Letters for October 2, 2003 | New Times Broward-Palm Beach

Letters for October 2, 2003

Bushwhacked in Fort Lauderdale: I agree with Tailpipe (September 25) that forcing out Fort Lauderdale City Manager Floyd Johnson looked like a city commission-led conspiracy. And, it now looks like the total cost of blaming Floyd Johnson for the commissioners' collective inability to manage the city's finances will be $308,875. The original motion to dump the city manager was made by Commissioner Cindi Hutchinson in the midst of a business discussion of the city's finances. Well, that is one ploy to get off the hot seat. It reminds me of another one of the commissioners' ill-timed missiles: when she made a motion to sue the Broward County Commissioners if they did not continue to expand the airport the way she wanted them to. Now, that's what I call a loose cannon. And don't you know it, the strong mayor wannabe, Jim Naugle, voted for that issue too. During all of this, it seems to me that only Commissioner Dean Trantalis and Vice Mayor Carlton Moore have shown the level of leadership needed during this difficult situation. Also, the target of the "Blame The City Manager" campaign -- Floyd Johnson -- did not panic and showed his professionalism throughout the assault.

My point for commissioners: Start managing the city in a professional manner, and put aside your petty political differences and aspirations.

Ed Summers

via the Internet

Play ball, you munchkins!: I just wanted to write a quick note of congratulations on Rebecca Meiser's September 18 story about the lack of recess in schools. I have been speaking about this with local public schools and parents, and I have found it to be a key issue. I remember having P.E. every single day growing up and was amazed to find out children today typically have it on a rotating schedule at best. The side effects, from increased anxiety to obesity, of not having a certain level of activity can have negative health, emotional, and economic impacts on children.

That being said, I recently changed careers from running a technology consulting firm to owning a child development company called Playball. I would be more than willing to participate in any efforts to help further the cause.

Derick Wilder


Or free him to ramble: Having read Ronald Mangravite's article titled "Reality Theater" in the September 18 issue of New Times, I'm responding to what I believe to be the point, namely that America's current crisis makes civil political debate impossible, allows protest to be called treason, and dissuades people from listening to one another. I agree with the premise that power is a corrupting influence on human beings. And power is disguised by many different masks. Some of the masks take on the appearance of money, fame, scholarship, altruism, political leadership, and others not here listed.

I also agree with the premise that we, as human beings, measure other human beings by our own yardstick. More directly stated: A dishonest person quickly suspects others of being dishonest, and those hungry for power quickly suspect others of being hungry for power. Those who behave in a self-serving way quickly suspect others of behaving in self-serving ways.

Can we accept the idea that only those people who are personally honest, sincere in their stated reasons for their pursuit of power, knowledgeable of past history and are capable envoys, can be perceived as trustworthy arbiters of policy?

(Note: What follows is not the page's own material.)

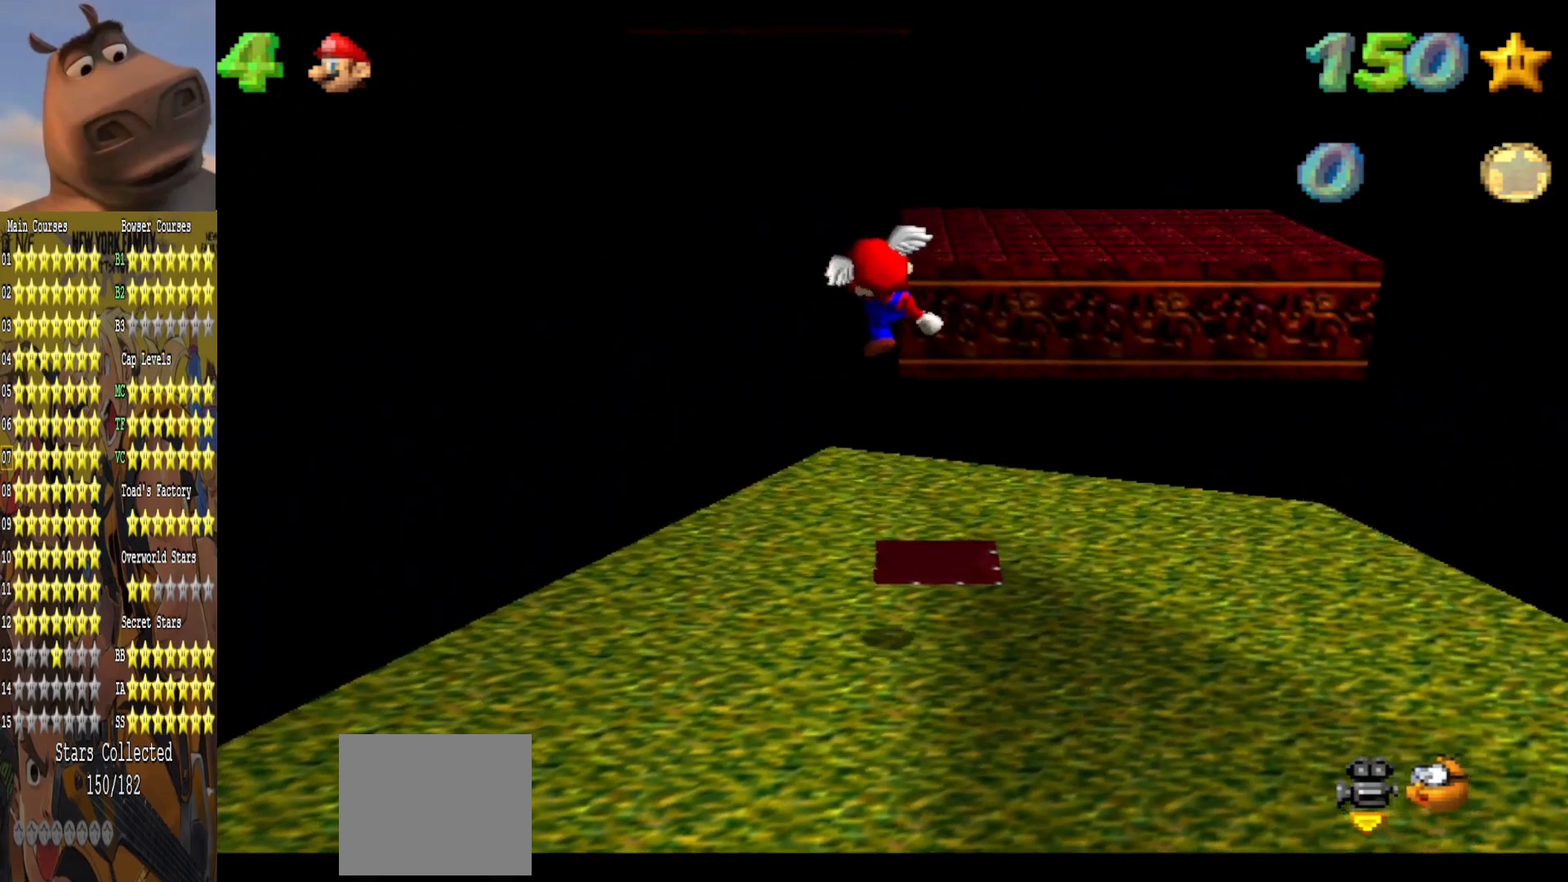
{"buttons": [], "left_stick": "up", "right_stick": "center", "events": [[17, "left_stick", "up"]]}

If there is the hint of a flaw in personal character, who among us will forgive the personal history of a person that gives rise to those personal flaws? And in order to allow the emergence of political leadership, to what degree do we need to have all the details of a politician's personal history?

Politicians are human beings. Are they corrupted by ambition? And does the introduction of money or ego add to an element of confusion? In my opinion, the more variables there are in the mix, the greater the public's confusion over the real issues.

If we can be more honest about our stated motives, clarity will be introduced into public discourse. Acceptance of the simple fact that personal weaknesses are character traits for all human beings will open the door a little wider to forgiveness. There are some people who have more character weaknesses than others. What are minor transgressions and what are major transgressions?

The issue of forgiveness is a topic worthy of public debate. What transgressions can be accorded forgiveness? Who amongst us is not damaged by life?

Robert Olkin

North Miami

Or maybe a migration morass: All the people of the press should use their power of influence in a good way and make all readers aware of the baloney out there. It is utterly pathetic that we have been subjected to such things as a shoddy immigration service ("Forgotten 9/11," Bob Norman, September 11). Perhaps a gentle reminder of Pearl Har- bor would jog a few memories. Did it not happen because the United States got lazy and did not properly protect itself?

Darla Schwerin

Via the Internet

Cure Stupidity? Dr. Phil?: Thanks for filling in the blanks on Mohamed Atta's activities and time line in the United States. I think Dr. Phil needs to expand his efforts to fight obesity in America to include stupidity.

John A. Garon


They don't deserve violence!: Regarding Tom Bowker's August 7 Critic's Pick: Those were vile comments about the American Idol contestants. To encourage people to throw rotten tomatoes during the show was the most disgusting thing I have read in print in a long time. Bowker should be fired immediately for such stupidity and for condoning violence. Your paper should be held responsible for printing it. This is as low as it gets.